Obtaining the data and the artifacts that will drive your pursuit of greater awareness can be done through several means. Surveys, focus groups, townhall meetings, feedback/suggestion boxes, and interviews can be used independently or in concert with one another to create a robust vehicle for listening to your employees.

This phase is not all about data and metrics. In each phase, there is an overarching need for education and communication. When working to “wake up” your organization leaders and employees as a whole, transparency of decisions being made is just as important as requesting feedback, while foundational diversity, equity, and inclusion concepts help stakeholders begin to see how their participation, or lack thereof, impacts the overall strategy.

As a way of illustration, let's take a look at Lisa, a figurative CEO of a made‐up tech company with 100 employees. Lisa and her counterparts in other departments have been given direction by their superiors to look into how diverse and inclusive their departments are. Lisa's first instinct is to reach out to Human Resources (HR) to get the demographic breakdown of her staff, assuming that boosting the number of underrepresented minorities should suffice to appease all parties. However, after a few minutes on the phone with the HR manager, she discovers that a handful of complaints regarding a hostile work environment have been filed anonymously and never addressed. Lisa realizes that she's going to have to dig a lot deeper to truly get a picture of how her department is doing and how to approach the damage that's already been done.

To completely move through the phases and reach Advocacy, this initial phase of Awareness makes it clear that diversity and inclusion within organizations does not only begin by increasing the number of represented identities across gender, race, ethnicity, ability, and age. An organization must undergo a process to become diverse and inclusive, one that starts with assessing how they are practicing the key elements in those core concepts.

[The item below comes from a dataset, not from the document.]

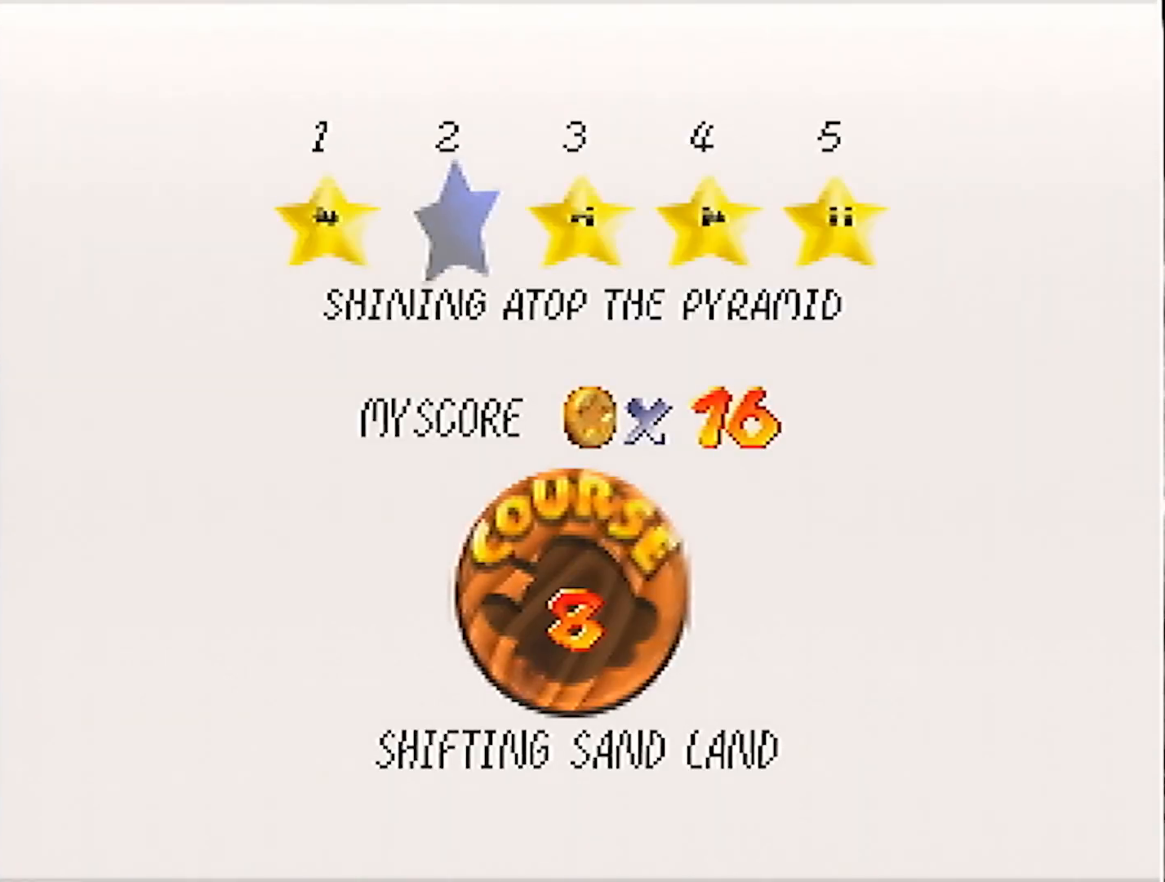
{"buttons": [], "left_stick": "center", "events": [[33, "A", "up"], [33, "B", "down"], [67, "A", "down"], [67, "B", "up"], [133, "A", "up"], [133, "B", "down"], [167, "A", "down"], [167, "B", "up"], [234, "A", "up"], [234, "B", "down"], [300, "B", "up"]]}
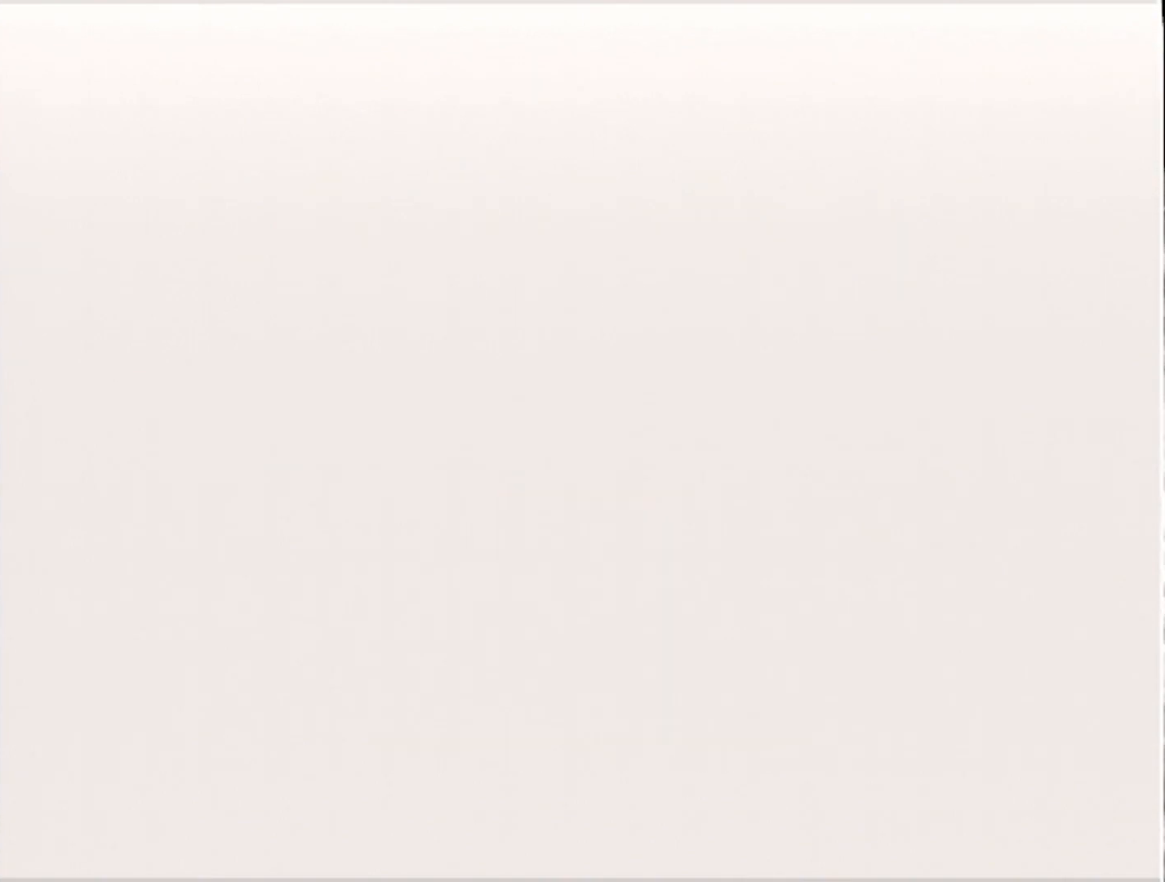
{"buttons": [], "left_stick": "center", "events": []}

These elements are found in the experiences of your employees and it is imperative they are captured through metrics, data, and other investigative tools, which I will discuss in greater detail in Chapter 6.

Learning the state of your workplace culture provides you with a starting point to begin to answer the question of “How do we do this right?” Assessment of trust, communication, and other key elements that are the roots of diversity and inclusion will provide you and your organization with a place your leadership team can begin to align on future action.